Average molecular weights (M) and polydispersity indices (PDIs) were determined for the samples to confirm the amount of lignin fragmentation that occurred during the IL treatments. Results of these analyses, shown in Table 1, clearly demonstrated that the average molecular weight (M) of this fraction decreased significantly as the treatment temperature was increased up to 200 °C; at treatment temperatures above 200 °C, the average M started to increase versus the minimum at 200 °C. It had been reported that unsaturated bonds in lignin can undergo condensation reactions when the reaction temperature is higher than 240 °C (Ralph and Landucci 2010). Molecular weight values obtained in our study were similar to those obtained by Nanayakkara et al. (2014) for lignin fragmentation in an ionic liquid in the presence of a catalyst.
Table 1. Molecular Weight and Polydispersity Index of Kraft Lignin Before and After Depolymerization in IL at Different Temperatures
In the same context, the oligomers formed at 150 °C yielded a broad RI peak of high molecular weight lignin with a higher PDI (3.4) than the untreated lignin (2.8).

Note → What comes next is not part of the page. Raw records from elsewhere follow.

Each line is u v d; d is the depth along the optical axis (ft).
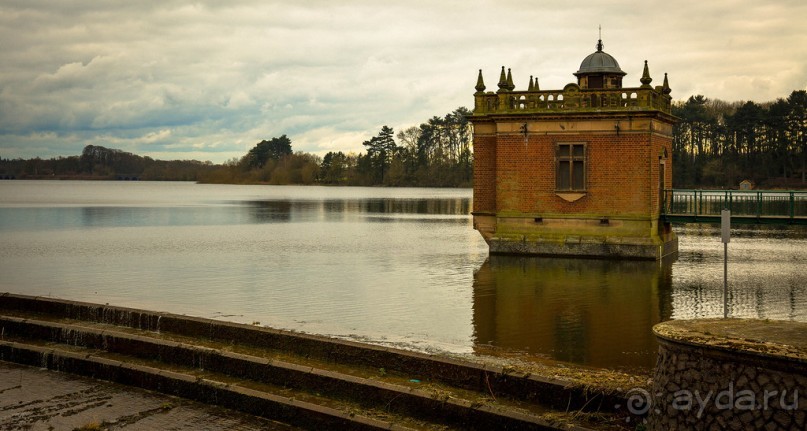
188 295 71.77
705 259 97.71
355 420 36.78
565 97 98.32
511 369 38.14
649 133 94.43
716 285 75.20
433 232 152.97
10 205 282.36
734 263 92.79
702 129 320.70
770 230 155.33
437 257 104.73
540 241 99.71
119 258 104.42
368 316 61.11
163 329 52.90
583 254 97.71
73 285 78.54
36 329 54.49
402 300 68.54
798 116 283.18
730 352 25.57
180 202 319.06
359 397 39.32
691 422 26.45
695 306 63.93
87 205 285.64
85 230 158.51
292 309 64.28
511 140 100.83
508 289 74.23
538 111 98.58
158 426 38.88
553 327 56.54
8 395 44.01
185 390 43.60
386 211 238.07
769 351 24.82
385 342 52.03
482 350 49.65
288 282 80.43
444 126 517.96
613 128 95.81
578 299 68.03
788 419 24.38
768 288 72.84
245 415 40.81
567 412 34.65
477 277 82.89
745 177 290.76
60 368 49.26
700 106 323.98
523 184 100.58
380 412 37.93
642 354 48.34
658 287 74.23
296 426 38.96
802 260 96.02
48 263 98.22
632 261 94.07
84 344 51.88
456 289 74.64
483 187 104.83
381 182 567.59
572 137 97.76
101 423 39.27
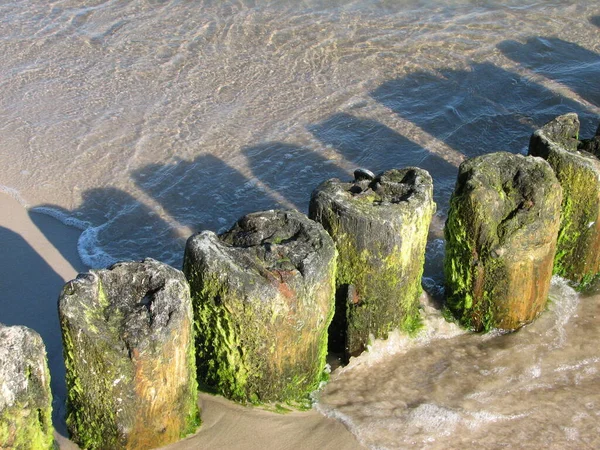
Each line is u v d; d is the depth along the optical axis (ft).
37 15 13.43
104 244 8.40
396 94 11.44
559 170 7.29
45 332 7.18
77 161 9.67
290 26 13.32
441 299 7.42
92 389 5.29
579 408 6.32
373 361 6.64
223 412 5.93
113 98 11.03
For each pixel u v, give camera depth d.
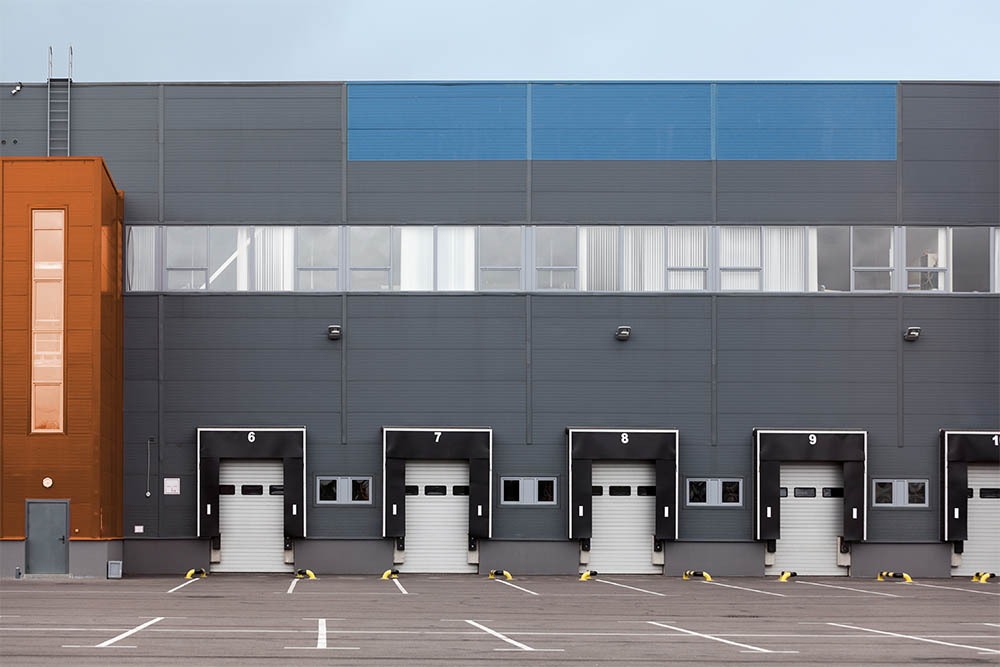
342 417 35.19
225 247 35.56
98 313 31.23
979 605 25.88
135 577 33.34
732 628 20.70
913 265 35.78
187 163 35.69
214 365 35.22
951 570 35.12
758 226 35.78
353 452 35.12
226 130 35.81
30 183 31.47
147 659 16.03
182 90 35.88
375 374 35.28
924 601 26.86
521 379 35.31
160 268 35.38
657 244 35.75
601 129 35.97
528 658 16.48
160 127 35.72
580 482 34.88
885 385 35.50
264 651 16.94
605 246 35.69
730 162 35.94
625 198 35.81
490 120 35.94
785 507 35.34
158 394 35.03
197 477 34.75
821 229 35.81
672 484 34.84
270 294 35.38
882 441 35.38
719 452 35.28
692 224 35.72
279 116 35.88
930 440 35.38
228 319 35.31
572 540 35.03
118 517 34.00
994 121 36.03
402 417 35.22
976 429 35.34
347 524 34.97
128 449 34.88
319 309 35.41
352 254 35.56
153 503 34.78
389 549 34.94
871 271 35.78
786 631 20.28
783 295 35.53
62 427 31.08
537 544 34.97
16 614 22.22
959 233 35.84
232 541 34.97
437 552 35.03
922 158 36.00
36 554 31.03
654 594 28.45
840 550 35.06
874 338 35.56
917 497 35.31
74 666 15.38
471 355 35.38
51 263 31.38
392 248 35.59
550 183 35.81
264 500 35.09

However, the PDI values decreased from the maximum value (at 150 °C) as the reaction temperature was increased from 150 to 250 °C. Of course, this result could be attributed either to: (i) the condensation phenomena of several phenolic oligomers (re-polymerization); and (ii) the additional decomposition of the lignin coupled to the loss of low molecular weight compounds during the washing and filtration processes. Our results suggest that the fragmentation reactions were more dominant at 200 °C, while the condensation reactions became predominant at relatively higher temperatures (≥ 250 °C). Thus, it was concluded that 200 °C was the optimum treatment temperature for lignin depolymerization in the ionic liquid [DBUC4+][Cl–]. These results are in accordance with earlier published research for lignin depolymerization in an ethanol-water medium (Ye et al. 2012).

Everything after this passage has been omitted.